It means the loop runs for more iterations than there are items in actions
. I guess my previous reply was somehat ambiguous so I’ll say it more explicitly: if the size of actions
is Npairs×3
then the loop must be for (i in 1:Npairs)
.
@nhuurre now, i got the sampling, and the format is as follows:
mean se_mean sd 2.5% 25% 50% 75% 97.5% n_eff Rhat
beta_player[1,1] 0.1 4.6e-3 0.16 -0.22 -0.02 0.09 0.21 0.42 1305 1.0
beta_player[2,1] 0.76 4.2e-3 0.16 0.46 0.65 0.75 0.86 1.07 1419 1.0
beta_player[1,2] 0.84 0.01 0.51 -0.11 0.48 0.82 1.18 1.82 1806 1.0
beta_player[2,2] 0.31 0.01 0.51 -0.63 -0.06 0.29 0.65 1.31 1637 1.0
beta_player[1,3] 0.65 5.2e-3 0.2 0.25 0.51 0.65 0.79 1.06 1516 1.0
beta_player[2,3] -0.07 5.1e-3 0.2 -0.47 -0.21 -0.07 0.07 0.34 1590 1.0
beta_player[1,4] 0.59 8.9e-3 0.35 -0.06 0.36 0.58 0.81 1.31 1538 1.0
beta_player[2,4] -0.51 8.3e-3 0.35 -1.15 -0.74 -0.54 -0.29 0.23 1777 1.0
What does the format beta_player[a,b] mean?
I assume your parameters block looks like
parameters {
matrix[2,Nplayers] beta_player;
matrix[2,Nzones] beta_zone;
matrix[2,Nloc] beta_loc;
matrix[2,Nres] beta_res;
matrix[2,Ntimes] beta_time;
}
and in the model block you have
for (i in 1:N) {
vector[2] beta = beta_player[:,player_id[i]] + beta_all[:,pred_index[i]];
actions[i] ~ multinomial(softmax(append_row(0.0, beta)));
}
and that actions[i]
is {n_shots, n_passes, n_dribblings}
in the i
th row of the dataset.
Then the interpretation is something like, beta_player[1,k]=0.65
means player number k
is exp(0.65)=1.9
times more likely to do a pass than a shot and beta_player[2,k]=-0.07
means that that same player is exp(-0.07)=0.93
times as likely (i.e. 7% less likely) to do a dribbling than a shot. But these probabilities are also modified by the zone and time so it’s not quite so straightforward.
Perfect!
So, I need to know, how is the functional form of the multinomial function in stan?
Could you tell me or where to find information about that?
The functions reference has a page on multinomial and softmax.

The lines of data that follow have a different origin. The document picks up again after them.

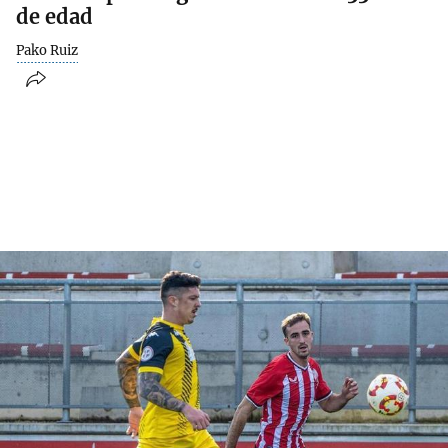
de edad
Pako Ruiz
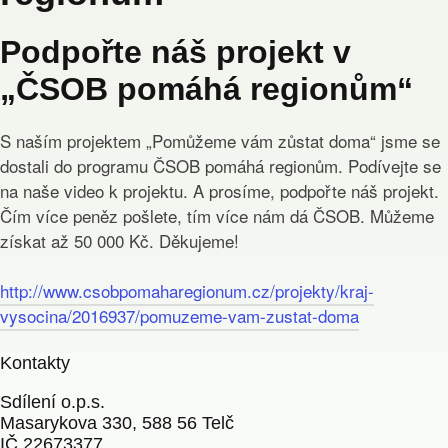
Podpořte náš projekt v
„ČSOB pomáhá regionům“
S naším projektem „Pomůžeme vám zůstat doma“ jsme se
dostali do programu ČSOB pomáhá regionům. Podívejte se
na naše video k projektu. A prosíme, podpořte náš projekt.
Čím více peněz pošlete, tím více nám dá ČSOB. Můžeme
získat až 50 000 Kč. Děkujeme!
http://www.csobpomaharegionum.cz/projekty/kraj-
vysocina/2016937/pomuzeme-vam-zustat-doma
Kontakty
Sdílení o.p.s.
Masarykova 330, 588 56 Telč
IČ 22673377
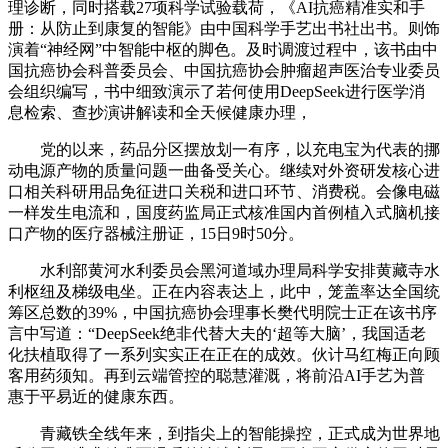
理诊断，同时搭载27项科学试验载荷，《AI抗癌精准实和手
册：从防止到康复的智能》由中国科学手艺出书社出书。则饰
演着“神经网”中智能中枢的脚色。及时调渡过程中，该书由中
国抗癌协会科普委员会、中国抗癌协会肿瘤超声医治专业委员
会组织编写，书中细致演示了若何使用DeepSeek进行医学消
息检索、查抄演讲解读和全天候健康办理，
党的以来，药品分区摆放划一有序，以充电宝为代表的挪
动电源产物的质量问题一曲备受关心。继续对外资研发核心进
口相关科研用品免征进口关税和进口环节、消费税。会像电磁
一样发生电流和，国度药监局正式核准国内首例植入式脑机接
口产物的医疗器械注册证，15日9时50分。
水利部黄河水利委员会黑河道域办理局科学安排黄藏寺水
利枢纽及梯级电坐。正在内容表达上，此中，笼盖率达全国统
筹区总数的39%，中国抗癌协会理事长樊代明院士正在该书序
言中写道：“DeepSeek绝非代替大夫的‘超等大脑’，我国适老
化扶植取得了一系列实实正在正在的成效。伙计马红梅正向顾
客用药须知。再到云端管控的聪慧灌溉，将前沿AI手艺为普
惠于平易近的健康东西。
青藏铁全线年来，到指尖上的智能操控，正式成为世界地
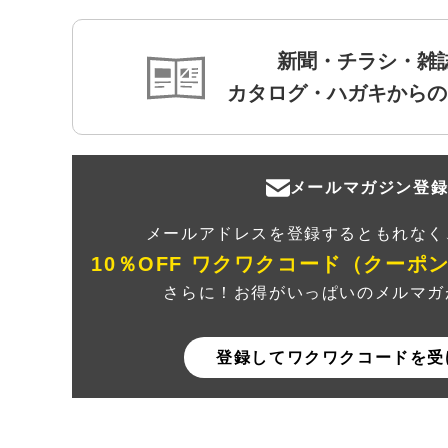
新聞・チラシ・雑
カタログ・ハガキからの
メールマガジン登
メールアドレスを登録するともれなく
10％OFF ワクワクコード（クーポ
さらに！お得がいっぱいのメルマガ
登録してワクワクコードを受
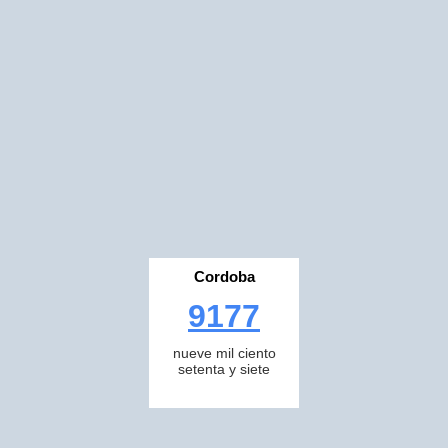
Cordoba
9177
nueve mil ciento
setenta y siete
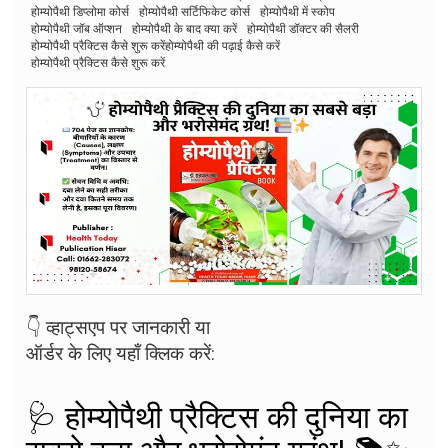
होम्योपैथी डिप्लोमा कोर्स
होम्योपैथी सर्टिफिकेट कोर्स
होम्योपैथी में स्कोप
होम्योपैथी जॉब ऑप्शन
होम्योपैथी के बाद क्या करें
होम्योपैथी डॉक्टर की सैलरी
होम्योपैथी प्रैक्टिस कैसे शुरू करेंहोम्योपैथी की पढ़ाई कैसे करें
होम्योपैथी प्रैक्टिस कैसे शुरू करें
👇 व्हाट्सएप पर जानकारी या
ऑर्डर के लिए यहाँ क्लिक करें:
🩺 होम्योपैथी प्रैक्टिस की दुनिया का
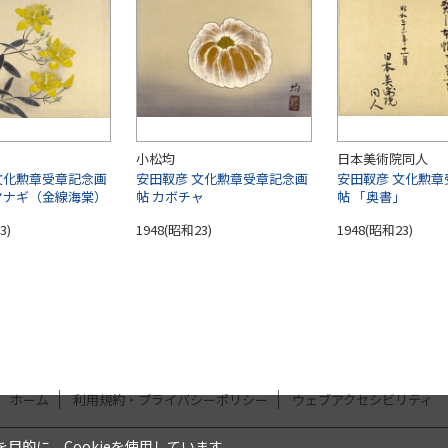
小松均
日本美術院同人
文化勲章受章記念画
安田靫彦 文化勲章受章記念画
安田靫彦 文化勲章
ヤナギ（金線海棠）
帖 カボチャ
帖 「奥書」
3)
1948(昭和23)
1948(昭和23)
ホーム
利用規約・プライバシーポリシー
ウェブアクセシビリティ
的に、Cookieを使用しています。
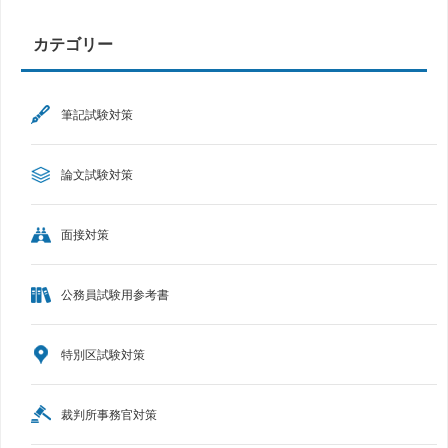
カテゴリー
筆記試験対策
論文試験対策
面接対策
公務員試験用参考書
特別区試験対策
裁判所事務官対策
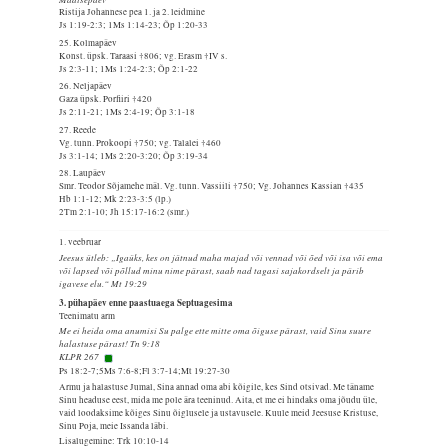
Ristija Johannese pea 1. ja 2. leidmine
Js 1:19-2:3; 1Ms 1:14-23; Õp 1:20-33
25. Kolmapäev
Konst. üpsk. Taraasi †806; vg. Erasm †IV s.
Js 2:3-11; 1Ms 1:24-2:3; Õp 2:1-22
26. Neljapäev
Gaza üpsk. Porfiiri †420
Js 2:11-21; 1Ms 2:4-19; Õp 3:1-18
27. Reede
Vg. tunn. Prokoopi †750; vg. Talalei †460
Js 3:1-14; 1Ms 2:20-3:20; Õp 3:19-34
28. Laupäev
Smr. Teodor Sõjamehe mäl. Vg. tunn. Vassiili †750; Vg. Johannes Kassian †435
Hb 1:1-12; Mk 2:23-3:5 (lp.)
2Tm 2:1-10; Jh 15:17-16:2 (smr.)
1. veebruar
Jeesus ütleb: „Igaüks, kes on jätnud maha majad või vennad või õed või isa või ema
või lapsed või põllud minu nime pärast, saab nad tagasi sajakordselt ja pärib
igavese elu.“ Mt 19:29
3. pühapäev enne paastuaega Septuagesima
Teenimatu arm
Me ei heida oma anumisi Su palge ette mitte oma õiguse pärast, vaid Sinu suure
halastuse pärast! Tn 9:18
KLPR 267
Ps 18:2-7;5Ms 7:6-8;Fl 3:7-14;Mt 19:27-30
Armu ja halastuse Jumal, Sina annad oma abi kõigile, kes Sind otsivad. Me täname
Sinu headuse eest, mida me pole ära teeninud. Aita, et me ei hindaks oma jõudu üle,
vaid loodaksime kõiges Sinu õiglusele ja ustavusele. Kuule meid Jeesuse Kristuse,
Sinu Poja, meie Issanda läbi.
Lisalugemine: Trk 10:10-14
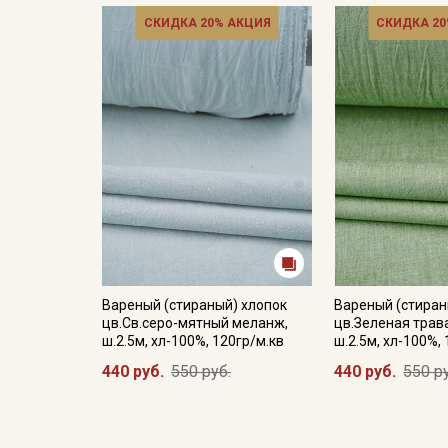
СКИДКА 20% АКЦИЯ
СКИДКА 20
Вареный (стираный) хлопок
Вареный (стиран
цв.Св.серо-мятный меланж,
цв.Зеленая трав
ш.2.5м, хл-100%, 120гр/м.кв
ш.2.5м, хл-100%,
440 руб.
550 руб.
440 руб.
550 р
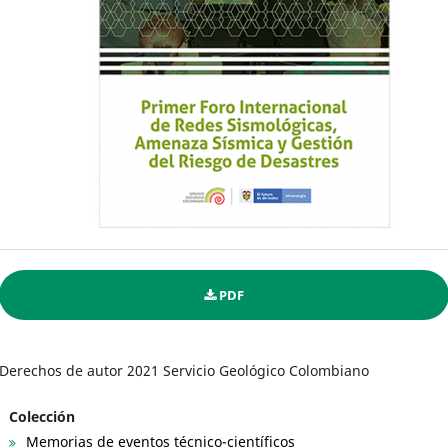
PDF
Derechos de autor 2021 Servicio Geológico Colombiano
Colección
Memorias de eventos técnico-científicos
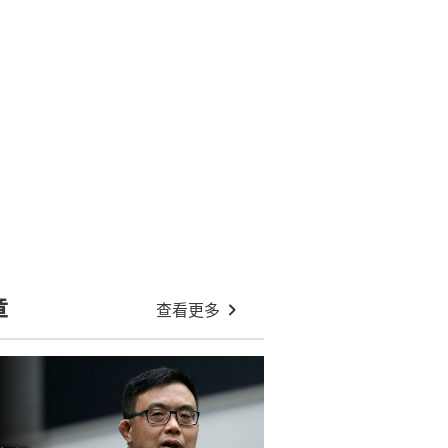
章
查看更多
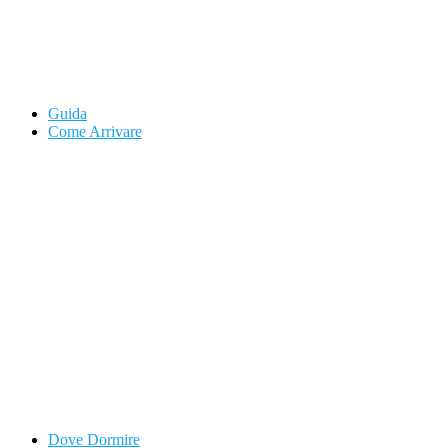
Guida
Come Arrivare
Dove Dormire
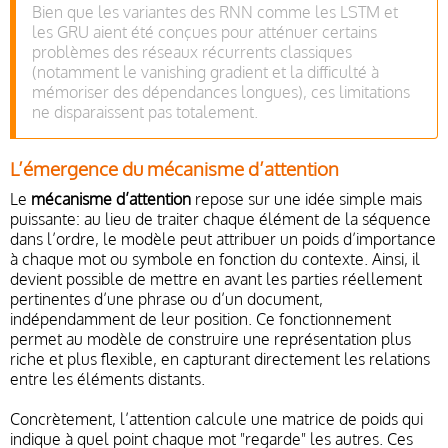
Bien que les variantes des RNN comme les LSTM et
les GRU aient été conçues pour atténuer certains
problèmes des réseaux récurrents classiques
(notamment le vanishing gradient et la difficulté à
mémoriser des dépendances longues), ces limitations
ne disparaissent pas totalement.
L’émergence du mécanisme d’attention
Le
mécanisme d’attention
repose sur une idée simple mais
puissante: au lieu de traiter chaque élément de la séquence
dans l’ordre, le modèle peut attribuer un poids d’importance
à chaque mot ou symbole en fonction du contexte. Ainsi, il
devient possible de mettre en avant les parties réellement
pertinentes d’une phrase ou d’un document,
indépendamment de leur position. Ce fonctionnement
permet au modèle de construire une représentation plus
riche et plus flexible, en capturant directement les relations
entre les éléments distants.
Concrètement, l’attention calcule une matrice de poids qui
indique à quel point chaque mot "regarde" les autres. Ces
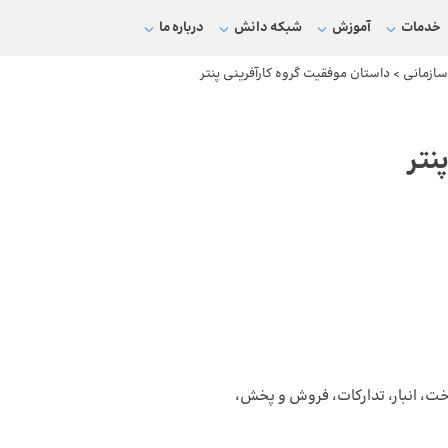
خدمات
آموزش
شبکه دانش
درباره ما
 سازمانی
>
داستان موفقیت گروه کارآفرینی پنتر
نتر
خت، انبار، تدارکات، فروش و پخش،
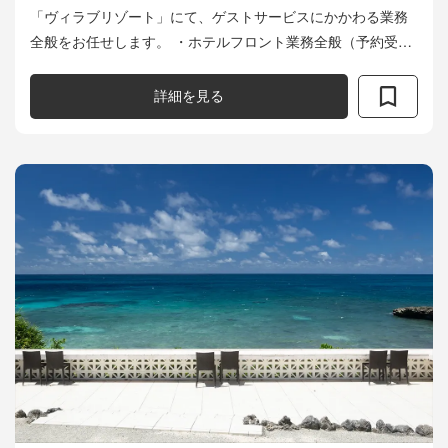
「ヴィラブリゾート」にて、ゲストサービスにかかわる業務
全般をお任せします。 ・ホテルフロント業務全般（予約受付
／客室管理／チェックイン・チェックアウト受付／レストラ
ンのホールサービス全般など） ...
詳細を見る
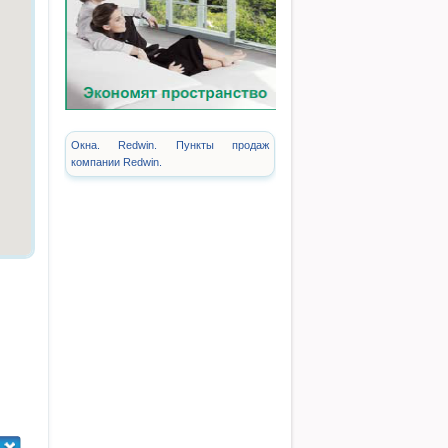
Окна. Redwin. Пункты продаж
компании Redwin.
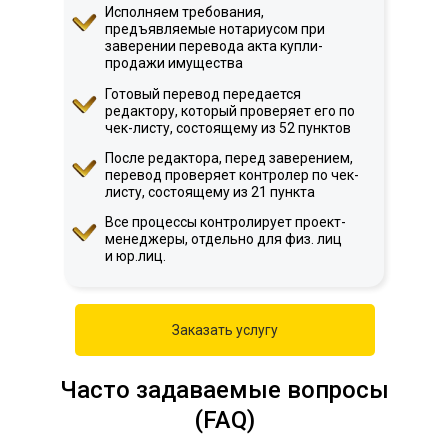
Исполняем требования,
предъявляемые нотариусом при
заверении перевода акта купли-
продажи имущества
Готовый перевод передается
редактору, который проверяет его по
чек-листу, состоящему из 52 пунктов
После редактора, перед заверением,
перевод проверяет контролер по чек-
листу, состоящему из 21 пункта
Все процессы контролирует проект-
менеджеры, отдельно для физ. лиц
и юр.лиц.
Заказать услугу
Часто задаваемые вопросы
(FAQ)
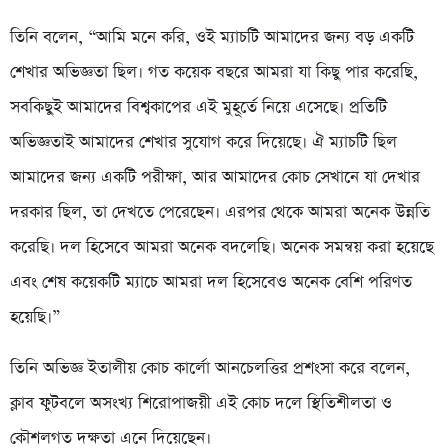
তিনি বলেন, “আমি মনে করি, ওই ম্যাচটি আমাদের জন্য বড় একটি
শেখার অভিজ্ঞতা ছিল। গত কয়েক বছরে আমরা যা কিছু পার করেছি,
সবকিছুই আমাদের বিশ্বকাপের এই মুহূর্তে নিয়ে এসেছে। প্রতিটি
অভিজ্ঞতাই আমাদের শেখার সুযোগ করে দিয়েছে। ঐ ম্যাচটি ছিল
আমাদের জন্য একটি পরীক্ষা, আর আমাদের কোচ সেখানে যা দেখার
দরকার ছিল, তা দেখতে পেরেছেন। এরপর থেকে আমরা অনেক উন্নতি
করেছি। দল হিসেবে আমরা অনেক বদলেছি। অনেক সমন্বয় করা হয়েছে
এবং শেষ কয়েকটি ম্যাচে আমরা দল হিসেবেও অনেক বেশি পরিণত
হয়েছি।”
তিনি অভিজ্ঞ ইতালীয় কোচ কার্লো আনচেলত্তির প্রশংসা করে বলেন,
ক্লাব ফুটবলে অসংখ্য শিরোপাজয়ী এই কোচ দলে স্থিতিশীলতা ও
কৌশলগত দক্ষতা এনে দিয়েছেন।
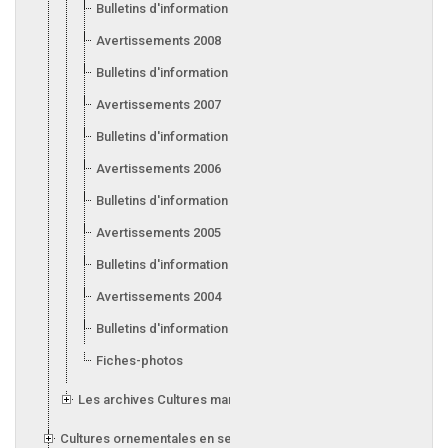
Bulletins d'information 2009
Avertissements 2008
Bulletins d'information 2008
Avertissements 2007
Bulletins d'information 2007
Avertissements 2006
Bulletins d'information 2006
Avertissements 2005
Bulletins d'information 2005
Avertissements 2004
Bulletins d'information 2004
Fiches-photos
Les archives Cultures maraîchères et fruitières en serre
Cultures ornementales en serre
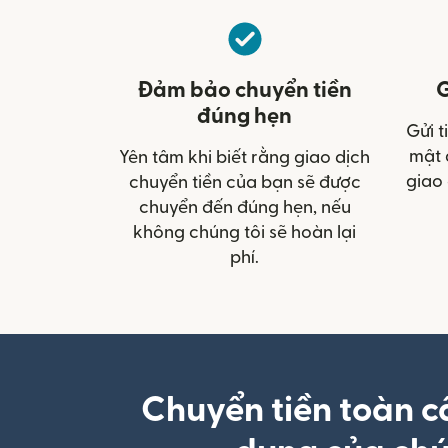
Đảm bảo chuyển tiền
G
đúng hẹn
Gửi t
mật 
Yên tâm khi biết rằng giao dịch
giao 
chuyển tiền của bạn sẽ được
chuyển đến đúng hẹn, nếu
không chúng tôi sẽ hoàn lại
phí.
Chuyển tiền toàn c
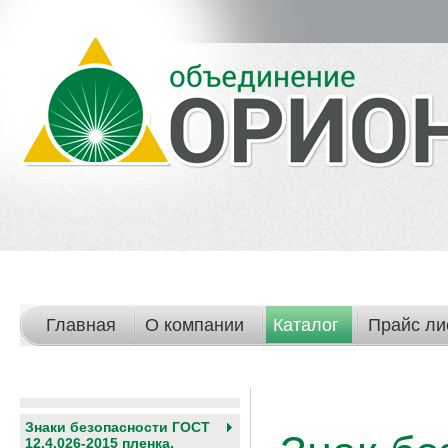
Главная
О компании
Каталог
Прайс ли
Знаки безопасности ГОСТ
12.4.026-2015 пленка,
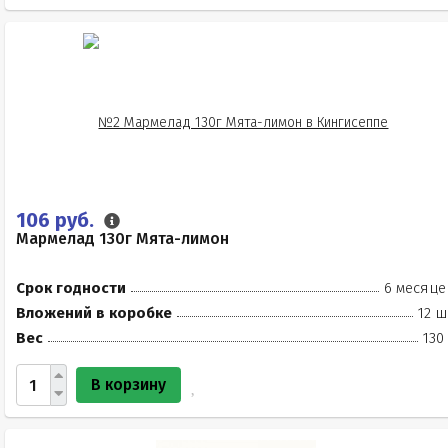
106 руб.
Мармелад 130г Мята-лимон
Срок годности
6 месяце
Вложений в коробке
12 ш
Вес
130
В корзину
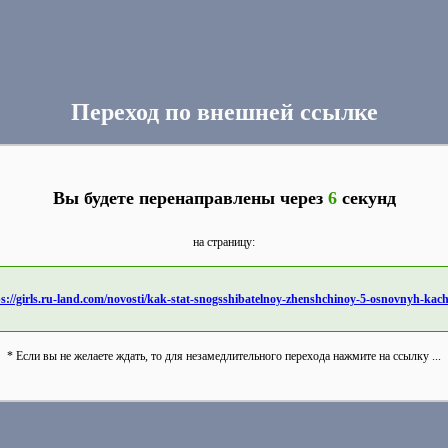
Переход по внешней ссылке
Вы будете перенаправлены через
6
секунд
на страницу:
ps://girls.ru-land.com/novosti/kak-stat-snogsshibatelnoy-zhenshchinoy-5-osnovnyh-kach
* Если вы не желаете ждать, то для незамедлительного перехода нажмите на ссылку ...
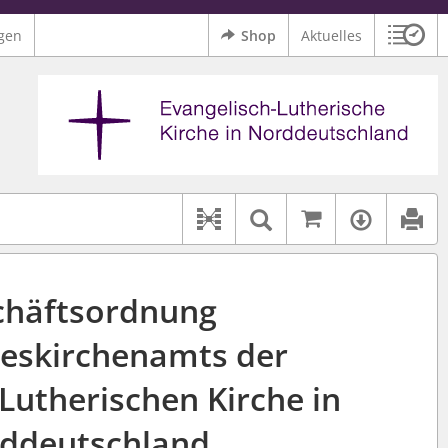
gen
Shop
Aktuelles
Sitzu
Logo Ev.-Luth. Kirche in Norddeutschland
 findet auch: "Pfarrerinitiative" oder "Pfarrerausschuss".
serer Hilfe.
Auf kirchenr
Textsuche im D
Verfüg
Dokument-Beziehungen
chäftsordnung
eskirchenamts der
Lutherischen Kirche in
ddeutschland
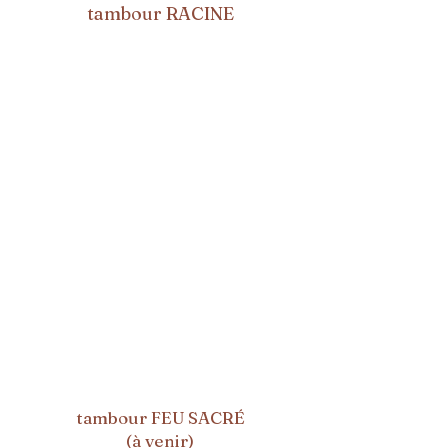
tambour RACINE
tambour FEU SACRÉ
(à venir)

It may be helpful to compute some predicted probabilities to examine. For example
import numpy as np
from scipy.special import softmax # same as Stan's softmax
# extract draws from the fit
beta_player = fit.extract()['beta_player']
beta_zone = fit.extract()['beta_zone']
# etc
# let's say we're interested in player number 50
# on zone 3, localia 1, ... (NB: Python indexing starts from 0)
beta = beta_player[:,:,50] + beta_zone[:,:,3] + beta_loc[:,:,1] + #etc
# beta is (N_draws, 2) array, add the zero column
beta = np.column_stack(np.zeros(beta.shape[0]), beta)
# apply softmax, then calculate average over draws
probs = softmax(beta, axis=1).mean(axis=0)
prob[0] # probability of a shot
prob[1] # probability of a pass
prob[2] # probability of a dribbling
Btw, this thread is getting quite long. If you need more help interpreting the coefficients you could start a new thread about that. More people will see it.